> **Records to use**:
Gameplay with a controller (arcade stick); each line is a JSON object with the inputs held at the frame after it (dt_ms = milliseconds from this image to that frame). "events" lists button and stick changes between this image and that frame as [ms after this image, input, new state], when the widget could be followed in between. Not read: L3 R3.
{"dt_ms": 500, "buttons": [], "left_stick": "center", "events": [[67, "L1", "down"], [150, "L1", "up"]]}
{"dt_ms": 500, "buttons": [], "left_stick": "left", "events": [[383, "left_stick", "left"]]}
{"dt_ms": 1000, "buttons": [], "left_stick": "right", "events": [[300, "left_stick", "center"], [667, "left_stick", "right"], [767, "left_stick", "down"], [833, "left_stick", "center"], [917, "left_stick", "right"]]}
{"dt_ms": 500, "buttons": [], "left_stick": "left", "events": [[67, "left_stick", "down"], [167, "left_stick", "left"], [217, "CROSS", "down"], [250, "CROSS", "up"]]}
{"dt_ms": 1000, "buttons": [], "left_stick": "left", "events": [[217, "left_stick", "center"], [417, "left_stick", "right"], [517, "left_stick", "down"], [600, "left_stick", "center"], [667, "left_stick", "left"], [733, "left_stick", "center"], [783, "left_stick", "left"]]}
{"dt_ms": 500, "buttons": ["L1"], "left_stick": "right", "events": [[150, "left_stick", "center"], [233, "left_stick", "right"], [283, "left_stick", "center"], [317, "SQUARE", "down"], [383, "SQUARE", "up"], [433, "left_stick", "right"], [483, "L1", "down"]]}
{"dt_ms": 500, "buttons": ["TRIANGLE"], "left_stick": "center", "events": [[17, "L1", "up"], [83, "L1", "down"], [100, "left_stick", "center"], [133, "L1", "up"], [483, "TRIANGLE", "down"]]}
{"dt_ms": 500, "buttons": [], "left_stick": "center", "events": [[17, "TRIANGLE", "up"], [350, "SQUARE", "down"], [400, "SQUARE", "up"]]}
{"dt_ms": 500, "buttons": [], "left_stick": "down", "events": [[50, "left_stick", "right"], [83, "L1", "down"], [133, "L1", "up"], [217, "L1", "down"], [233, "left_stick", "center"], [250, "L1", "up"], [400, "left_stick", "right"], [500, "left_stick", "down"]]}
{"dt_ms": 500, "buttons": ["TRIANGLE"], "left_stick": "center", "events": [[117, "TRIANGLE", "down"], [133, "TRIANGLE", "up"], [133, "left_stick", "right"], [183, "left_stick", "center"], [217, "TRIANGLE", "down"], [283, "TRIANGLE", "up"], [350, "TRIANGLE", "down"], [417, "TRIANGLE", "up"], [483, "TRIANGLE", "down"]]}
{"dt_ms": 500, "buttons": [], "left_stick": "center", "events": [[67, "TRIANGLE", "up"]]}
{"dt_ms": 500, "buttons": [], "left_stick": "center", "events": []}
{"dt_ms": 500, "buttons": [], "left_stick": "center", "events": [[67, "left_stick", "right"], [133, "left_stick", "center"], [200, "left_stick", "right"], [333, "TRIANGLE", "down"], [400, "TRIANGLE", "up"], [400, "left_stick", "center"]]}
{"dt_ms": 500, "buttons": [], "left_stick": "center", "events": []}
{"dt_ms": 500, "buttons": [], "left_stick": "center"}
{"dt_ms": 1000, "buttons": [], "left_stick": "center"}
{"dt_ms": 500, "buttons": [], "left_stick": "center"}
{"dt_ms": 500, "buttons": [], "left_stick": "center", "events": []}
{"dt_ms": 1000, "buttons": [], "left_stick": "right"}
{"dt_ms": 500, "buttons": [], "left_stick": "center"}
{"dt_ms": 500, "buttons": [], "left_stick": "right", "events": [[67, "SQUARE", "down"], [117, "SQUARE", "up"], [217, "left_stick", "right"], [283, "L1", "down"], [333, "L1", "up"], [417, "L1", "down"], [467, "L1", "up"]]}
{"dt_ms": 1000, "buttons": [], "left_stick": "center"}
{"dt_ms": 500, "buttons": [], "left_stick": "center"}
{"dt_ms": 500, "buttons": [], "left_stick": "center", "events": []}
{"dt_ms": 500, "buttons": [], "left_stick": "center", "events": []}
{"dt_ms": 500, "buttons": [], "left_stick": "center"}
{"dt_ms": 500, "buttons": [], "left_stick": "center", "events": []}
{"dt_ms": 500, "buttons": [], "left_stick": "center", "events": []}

> **Problem description**: All of the data shown above should be printed exactly as given.

> **Answer to this exercise**:
Gameplay with a controller (arcade stick); each line is a JSON object with the inputs held at the frame after it (dt_ms = milliseconds from this image to that frame). "events" lists button and stick changes between this image and that frame as [ms after this image, input, new state], when the widget could be followed in between. Not read: L3 R3.
{"dt_ms": 500, "buttons": [], "left_stick": "center", "events": [[67, "L1", "down"], [150, "L1", "up"]]}
{"dt_ms": 500, "buttons": [], "left_stick": "left", "events": [[383, "left_stick", "left"]]}
{"dt_ms": 1000, "buttons": [], "left_stick": "right", "events": [[300, "left_stick", "center"], [667, "left_stick", "right"], [767, "left_stick", "down"], [833, "left_stick", "center"], [917, "left_stick", "right"]]}
{"dt_ms": 500, "buttons": [], "left_stick": "left", "events": [[67, "left_stick", "down"], [167, "left_stick", "left"], [217, "CROSS", "down"], [250, "CROSS", "up"]]}
{"dt_ms": 1000, "buttons": [], "left_stick": "left", "events": [[217, "left_stick", "center"], [417, "left_stick", "right"], [517, "left_stick", "down"], [600, "left_stick", "center"], [667, "left_stick", "left"], [733, "left_stick", "center"], [783, "left_stick", "left"]]}
{"dt_ms": 500, "buttons": ["L1"], "left_stick": "right", "events": [[150, "left_stick", "center"], [233, "left_stick", "right"], [283, "left_stick", "center"], [317, "SQUARE", "down"], [383, "SQUARE", "up"], [433, "left_stick", "right"], [483, "L1", "down"]]}
{"dt_ms": 500, "buttons": ["TRIANGLE"], "left_stick": "center", "events": [[17, "L1", "up"], [83, "L1", "down"], [100, "left_stick", "center"], [133, "L1", "up"], [483, "TRIANGLE", "down"]]}
{"dt_ms": 500, "buttons": [], "left_stick": "center", "events": [[17, "TRIANGLE", "up"], [350, "SQUARE", "down"], [400, "SQUARE", "up"]]}
{"dt_ms": 500, "buttons": [], "left_stick": "down", "events": [[50, "left_stick", "right"], [83, "L1", "down"], [133, "L1", "up"], [217, "L1", "down"], [233, "left_stick", "center"], [250, "L1", "up"], [400, "left_stick", "right"], [500, "left_stick", "down"]]}
{"dt_ms": 500, "buttons": ["TRIANGLE"], "left_stick": "center", "events": [[117, "TRIANGLE", "down"], [133, "TRIANGLE", "up"], [133, "left_stick", "right"], [183, "left_stick", "center"], [217, "TRIANGLE", "down"], [283, "TRIANGLE", "up"], [350, "TRIANGLE", "down"], [417, "TRIANGLE", "up"], [483, "TRIANGLE", "down"]]}
{"dt_ms": 500, "buttons": [], "left_stick": "center", "events": [[67, "TRIANGLE", "up"]]}
{"dt_ms": 500, "buttons": [], "left_stick": "center", "events": []}
{"dt_ms": 500, "buttons": [], "left_stick": "center", "events": [[67, "left_stick", "right"], [133, "left_stick", "center"], [200, "left_stick", "right"], [333, "TRIANGLE", "down"], [400, "TRIANGLE", "up"], [400, "left_stick", "center"]]}
{"dt_ms": 500, "buttons": [], "left_stick": "center", "events": []}
{"dt_ms": 500, "buttons": [], "left_stick": "center"}
{"dt_ms": 1000, "buttons": [], "left_stick": "center"}
{"dt_ms": 500, "buttons": [], "left_stick": "center"}
{"dt_ms": 500, "buttons": [], "left_stick": "center", "events": []}
{"dt_ms": 1000, "buttons": [], "left_stick": "right"}
{"dt_ms": 500, "buttons": [], "left_stick": "center"}
{"dt_ms": 500, "buttons": [], "left_stick": "right", "events": [[67, "SQUARE", "down"], [117, "SQUARE", "up"], [217, "left_stick", "right"], [283, "L1", "down"], [333, "L1", "up"], [417, "L1", "down"], [467, "L1", "up"]]}
{"dt_ms": 1000, "buttons": [], "left_stick": "center"}
{"dt_ms": 500, "buttons": [], "left_stick": "center"}
{"dt_ms": 500, "buttons": [], "left_stick": "center", "events": []}
{"dt_ms": 500, "buttons": [], "left_stick": "center", "events": []}
{"dt_ms": 500, "buttons": [], "left_stick": "center"}
{"dt_ms": 500, "buttons": [], "left_stick": "center", "events": []}
{"dt_ms": 500, "buttons": [], "left_stick": "center", "events": []}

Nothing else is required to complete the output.